____ SOURCE MATERIAL

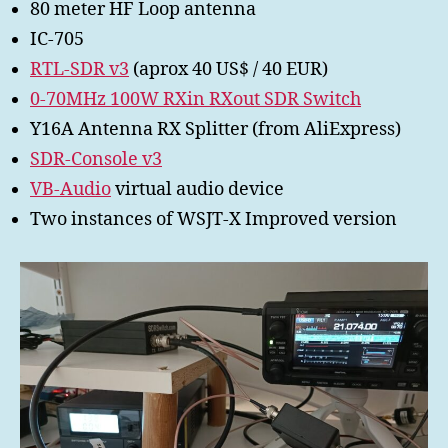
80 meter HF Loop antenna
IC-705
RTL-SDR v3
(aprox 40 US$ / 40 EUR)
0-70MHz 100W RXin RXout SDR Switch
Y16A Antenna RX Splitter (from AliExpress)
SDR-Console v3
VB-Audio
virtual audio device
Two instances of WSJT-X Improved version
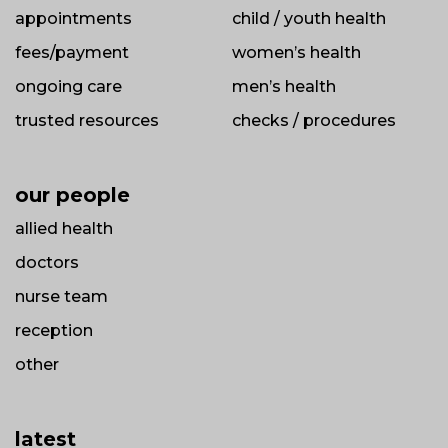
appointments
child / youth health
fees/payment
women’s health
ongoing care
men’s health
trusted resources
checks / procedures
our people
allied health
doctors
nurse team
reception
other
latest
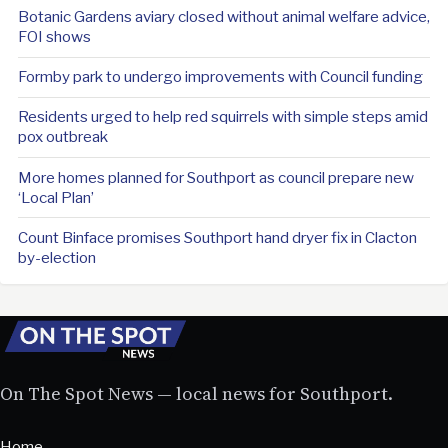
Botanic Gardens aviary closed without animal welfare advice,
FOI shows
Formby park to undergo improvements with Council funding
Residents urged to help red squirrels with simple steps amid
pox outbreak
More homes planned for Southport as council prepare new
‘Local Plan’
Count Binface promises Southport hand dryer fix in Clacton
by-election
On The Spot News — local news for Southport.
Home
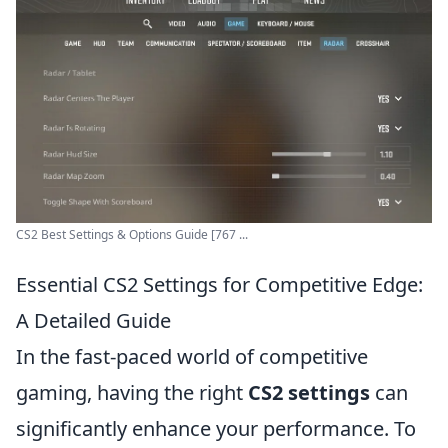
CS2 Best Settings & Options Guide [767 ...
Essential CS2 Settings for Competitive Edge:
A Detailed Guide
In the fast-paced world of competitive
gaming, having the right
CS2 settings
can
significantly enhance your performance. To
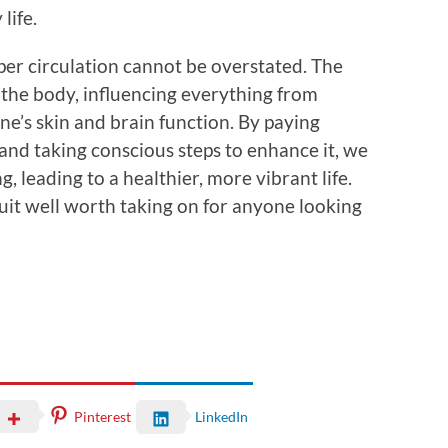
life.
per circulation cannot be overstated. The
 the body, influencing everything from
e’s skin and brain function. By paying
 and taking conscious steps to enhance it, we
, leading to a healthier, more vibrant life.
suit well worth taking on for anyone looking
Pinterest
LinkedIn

________
____ SOURCE MATERIAL

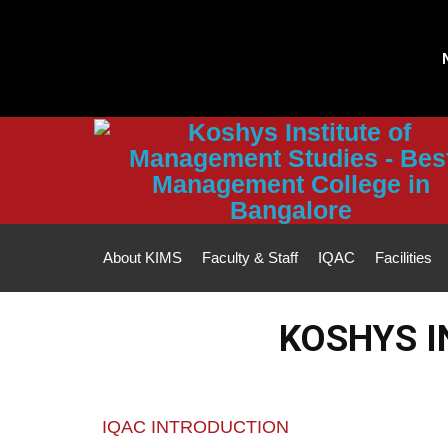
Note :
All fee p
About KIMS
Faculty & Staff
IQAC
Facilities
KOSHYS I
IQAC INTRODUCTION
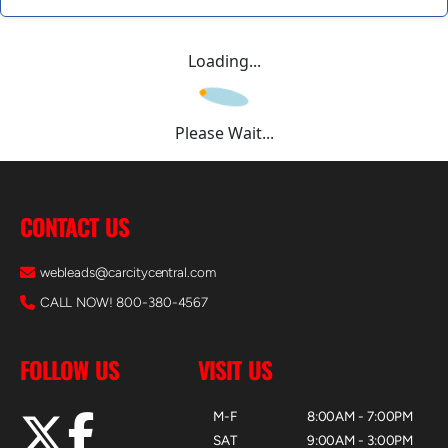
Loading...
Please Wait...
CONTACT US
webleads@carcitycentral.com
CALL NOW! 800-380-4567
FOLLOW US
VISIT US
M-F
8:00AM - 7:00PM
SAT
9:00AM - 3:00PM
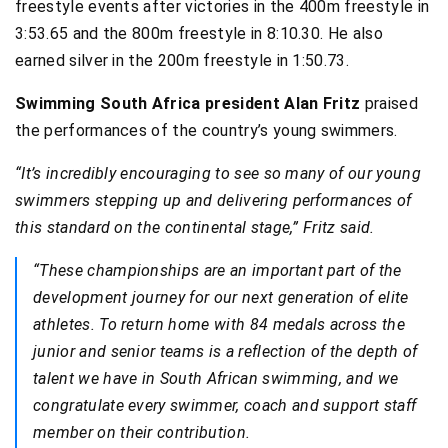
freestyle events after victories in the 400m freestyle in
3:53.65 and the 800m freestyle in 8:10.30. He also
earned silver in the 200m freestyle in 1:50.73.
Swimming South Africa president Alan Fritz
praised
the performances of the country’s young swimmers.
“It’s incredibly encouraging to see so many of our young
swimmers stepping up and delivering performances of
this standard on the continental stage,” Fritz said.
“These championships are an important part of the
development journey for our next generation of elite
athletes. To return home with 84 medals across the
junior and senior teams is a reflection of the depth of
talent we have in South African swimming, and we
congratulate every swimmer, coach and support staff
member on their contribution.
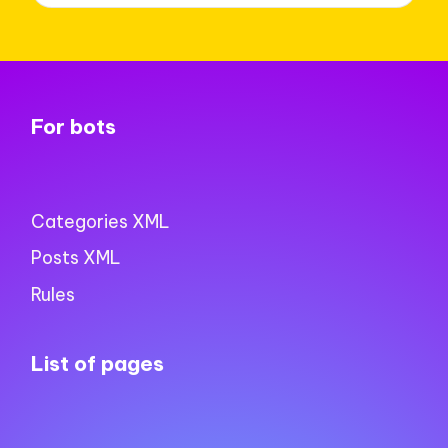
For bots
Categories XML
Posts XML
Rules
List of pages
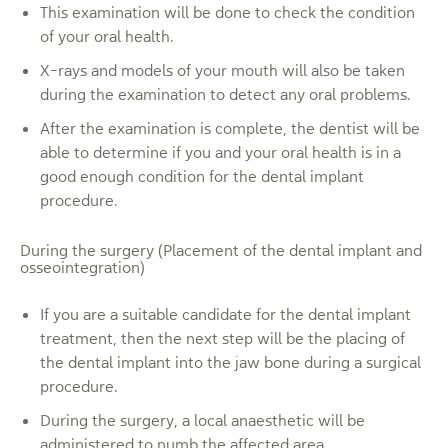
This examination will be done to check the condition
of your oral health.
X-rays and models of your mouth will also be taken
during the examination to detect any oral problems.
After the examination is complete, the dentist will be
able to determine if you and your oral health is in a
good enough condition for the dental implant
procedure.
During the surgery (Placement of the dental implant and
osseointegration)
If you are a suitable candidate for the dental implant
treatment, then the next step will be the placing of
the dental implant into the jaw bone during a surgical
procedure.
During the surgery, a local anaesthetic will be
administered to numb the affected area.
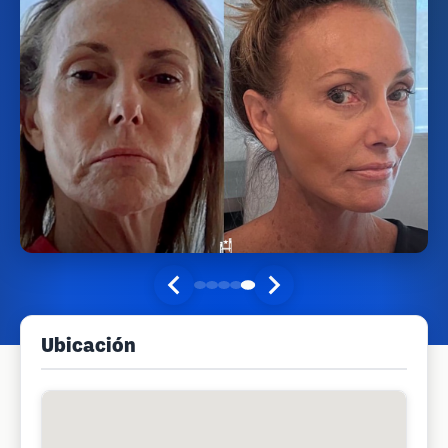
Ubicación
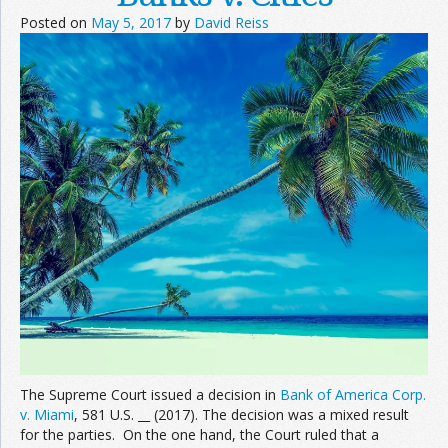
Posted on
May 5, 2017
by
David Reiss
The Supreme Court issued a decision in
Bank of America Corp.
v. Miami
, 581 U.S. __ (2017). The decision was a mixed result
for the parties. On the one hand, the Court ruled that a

________

INSTRUCTION:
Look through the entries above, and wherever a line holds the word "will", copy it.

ANSWER SPACE:
This examination will be done to check the condition
X-rays and models of your mouth will also be taken
After the examination is complete, the dentist will be
treatment, then the next step will be the placing of
During the surgery, a local anaesthetic will be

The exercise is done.